How annoying was the Oscars?
This is Quick Take – from the Reaction Daily email, which includes analysis and a short and sharp reading list sent every evening to subscribers. To become a subscriber click here.
Very, that is the answer to the question posed in the headline. The horribleness of Hollywood, a crumbling palace of dreams built atop a cesspit of celebrity chicanery, is hardly a new concept or a revelation. The place has always been foul. Read Hollywood Babylon if you don’t believe me.
What is relatively new in the last couple of decades is the surging sanctimony of many of those most prominent in the movie business, and their desire to lecture the rest of us endlessly about their obsessions, hang-ups and tedious personal “journeys”. Personally, I’m on a journey. No, I actually am on a journey as a I write this, on an overcrowded train home in South West London.

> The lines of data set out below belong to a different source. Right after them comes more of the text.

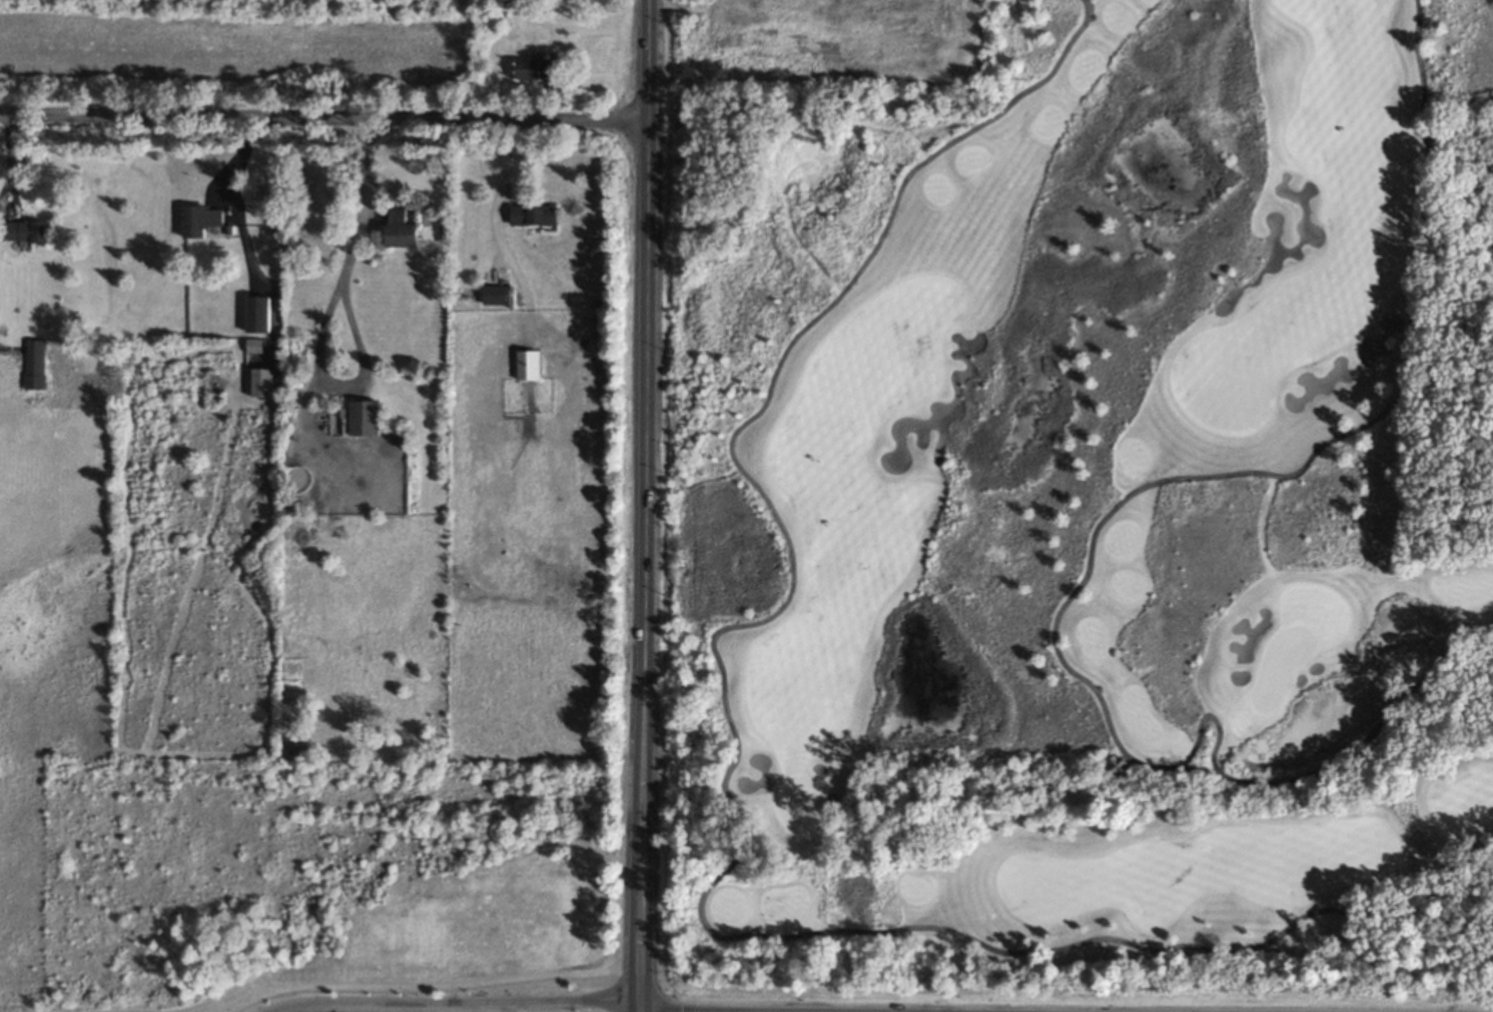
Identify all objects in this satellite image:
crop: (225, 48)
building: (539, 69)
road: (323, 117)
road: (523, 158)
building: (534, 215)
building: (202, 219)
building: (401, 231)
building: (25, 232)
road: (503, 244)
building: (495, 294)
building: (256, 313)
road: (324, 318)
road: (784, 350)
building: (35, 363)
building: (528, 364)
building: (262, 381)
building: (364, 417)
road: (1297, 470)
park: (1087, 496)
road: (643, 505)
road: (1372, 731)
road: (1197, 734)
road: (1009, 951)
road: (409, 1009)
road: (417, 1011)

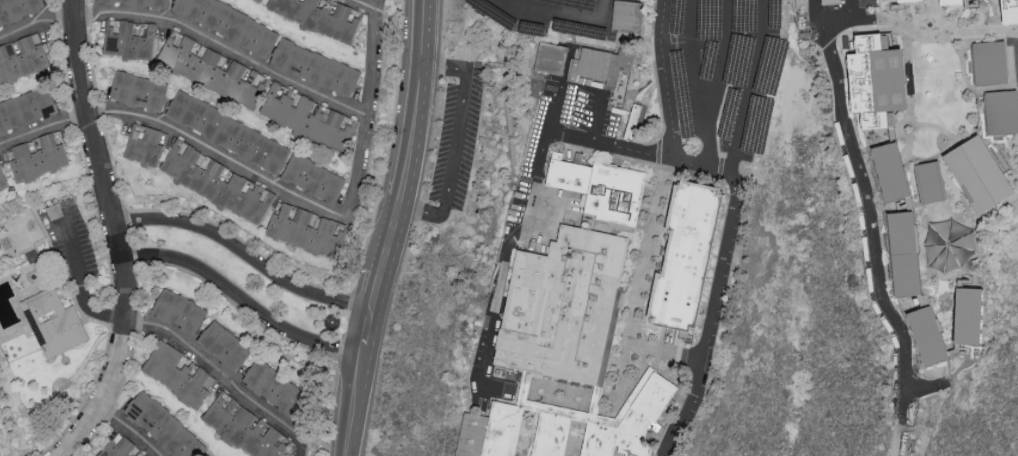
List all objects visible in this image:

Back to Los Angeles. The Oscars didn’t “turn political” this year, as was claimed. The Oscars has been getting more pious by the year. It is the finals of the moral superiority Olympics.
This is not – repeat not – to diminish the seriousness of individual allegations or cases in the Age of Weinstein.
But my goodness the self-absorption of this year’s Oscars ceremony set new records. Frances McDormand has been widely praised. Yet, the winner of the best actor in a female role (bit gender specific that? It’ll be next year’s row) made her protest in a most curious form, by asking film financiers and producers to have meetings next week to discuss financing more female-led projects.
Great. Nonetheless, it is so Hollywood to pitch this moral and ethical crisis as a business opportunity. Couldn’t the platform and protest have been used to talk about lots of other women, and men, who are opressed in Iran or Venezeula? Rather than actors talking about the trials and tribulations of rich actors.